What are climate feedbacks?
Climate changes caused by increased levels of greenhouse gases are amplified by other changes within the climate system, known as feedbacks, said Dr. James Hansen, director of NASA’s Goddard Institute for Space Studies, speaking at the 2008 Kansas Wind & Renewable Energy Conference in Topeka. Hansen said there are both fast and slow feedbacks.
Fast feedbacks — changes that occur quickly in response to temperature change — amplify the initial temperature change, resulting in additional warming. As the planet warms, fast feedbacks include increased levels of water vapor (due to higher evaporation rates), which traps additional heat; and less snow and sea ice, which exposes dark surfaces that absorb more sunlight.

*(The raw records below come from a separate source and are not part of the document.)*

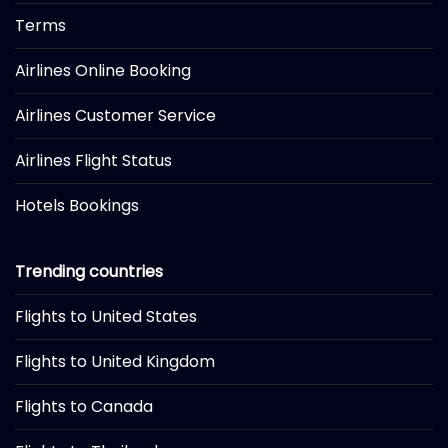
Terms
Airlines Online Booking
Airlines Customer Service
Airlines Flight Status
Hotels Bookings
Trending countries
Flights to United States
Flights to United Kingdom
Flights to Canada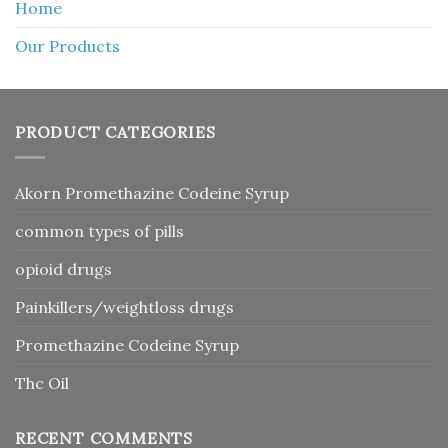
Home
Our Products
PRODUCT CATEGORIES
Akorn Promethazine Codeine Syrup
common types of pills
opioid drugs
Painkillers/weightloss drugs
Promethazine Codeine Syrup
Thc Oil
RECENT COMMENTS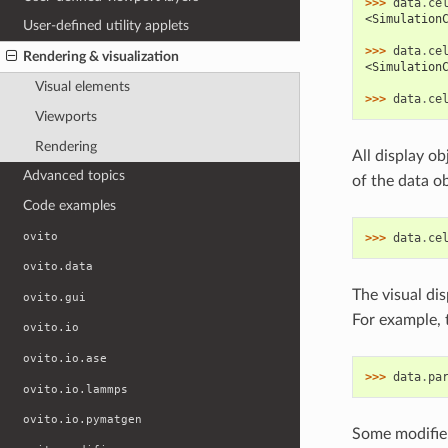
>>> 
data
.
ce
<Simulation
User-defined utility applets
>>> 
data
.
ce
Rendering & visualization
<Simulation
Visual elements
>>> 
data
.
ce
Viewports
Rendering
All display o
Advanced topics
of the data ob
Code examples
ovito
>>> 
data
.
ce
ovito.data
The visual dis
ovito.gui
For example, t
ovito.io
ovito.io.ase
>>> 
data
.
pa
ovito.io.lammps
ovito.io.pymatgen
Some modifier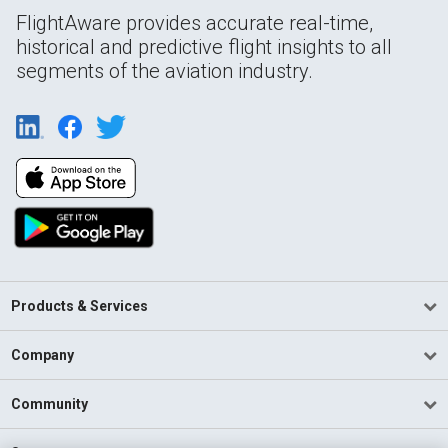
FlightAware provides accurate real-time,
historical and predictive flight insights to all
segments of the aviation industry.
Products & Services
Company
Community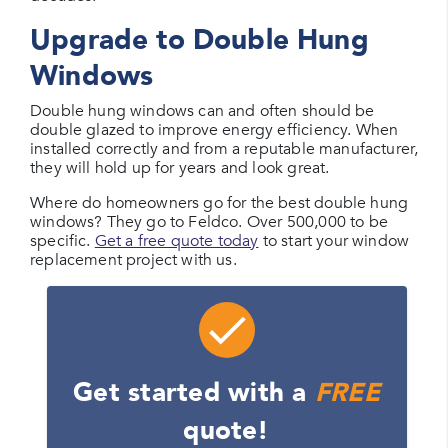
Upgrade to Double Hung
Windows
Double hung windows can and often should be
double glazed to improve energy efficiency. When
installed correctly and from a reputable manufacturer,
they will hold up for years and look great.
Where do homeowners go for the best double hung
windows? They go to Feldco. Over 500,000 to be
specific.
Get a free quote today
to start your window
replacement project with us.
Get started with a
FREE
quote!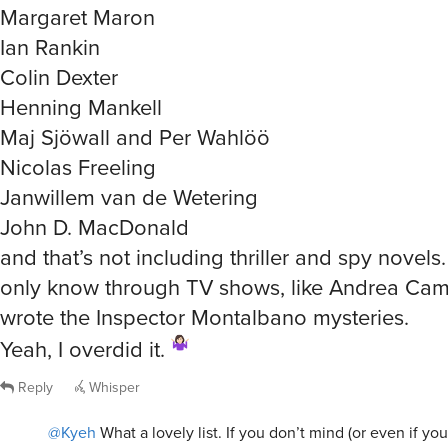
Margaret Maron
Ian Rankin
Colin Dexter
Henning Mankell
Maj Sjöwall and Per Wahlöö
Nicolas Freeling
Janwillem van de Wetering
John D. MacDonald
and that’s not including thriller and spy novels.
only know through TV shows, like Andrea Cami
wrote the Inspector Montalbano mysteries.
Yeah, I overdid it.
Reply
Whisper
@Kyeh
What a lovely list. If you don’t mind (or even if you 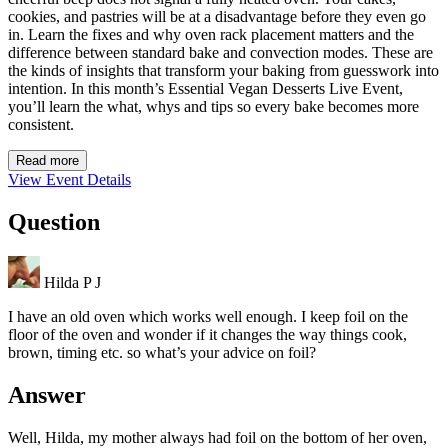
cookies, and pastries will be at a disadvantage before they even go
in. Learn the fixes and why oven rack placement matters and the
difference between standard bake and convection modes. These are
the kinds of insights that transform your baking from guesswork into
intention. In this month’s Essential Vegan Desserts Live Event,
you’ll learn the what, whys and tips so every bake becomes more
consistent.
Read more
View Event Details
Question
Hilda P J
I have an old oven which works well enough. I keep foil on the
floor of the oven and wonder if it changes the way things cook,
brown, timing etc. so what’s your advice on foil?
Answer
Well, Hilda, my mother always had foil on the bottom of her oven,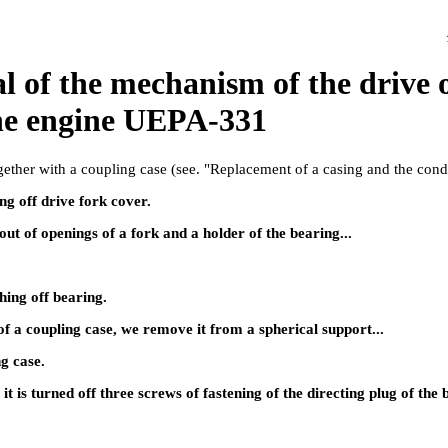
 of the mechanism of the drive o
the engine UEPA-331
ether with a coupling case (see.
"Replacement of a casing and the cond
g off drive fork cover.
out of openings of a fork and a holder of the bearing...
ing off bearing.
of a coupling case, we remove it from a spherical support...
ng case.
t is turned off three screws of fastening of the directing plug of the 
.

Slower feedbacks also exist. Due to warming, forests and shrubs are moving poleward into tundra regions. Expanding vegetation, darker than tundra, absorbs sunlight and warms the environment. Another slow feedback is increasing wetness (i.e., darkness) of the Greenland and West Antarctica ice sheets in the warm season. Finally, as tundra melts, methane, a powerful greenhouse gas, is bubbling out. Paleoclimatic records confirm that the long-lived greenhouse gases — methane, carbon dioxide, and nitrous oxide — all increase with the warming of oceans and land.
These positive feedbacks amplify climate change over decades, centuries, and longer.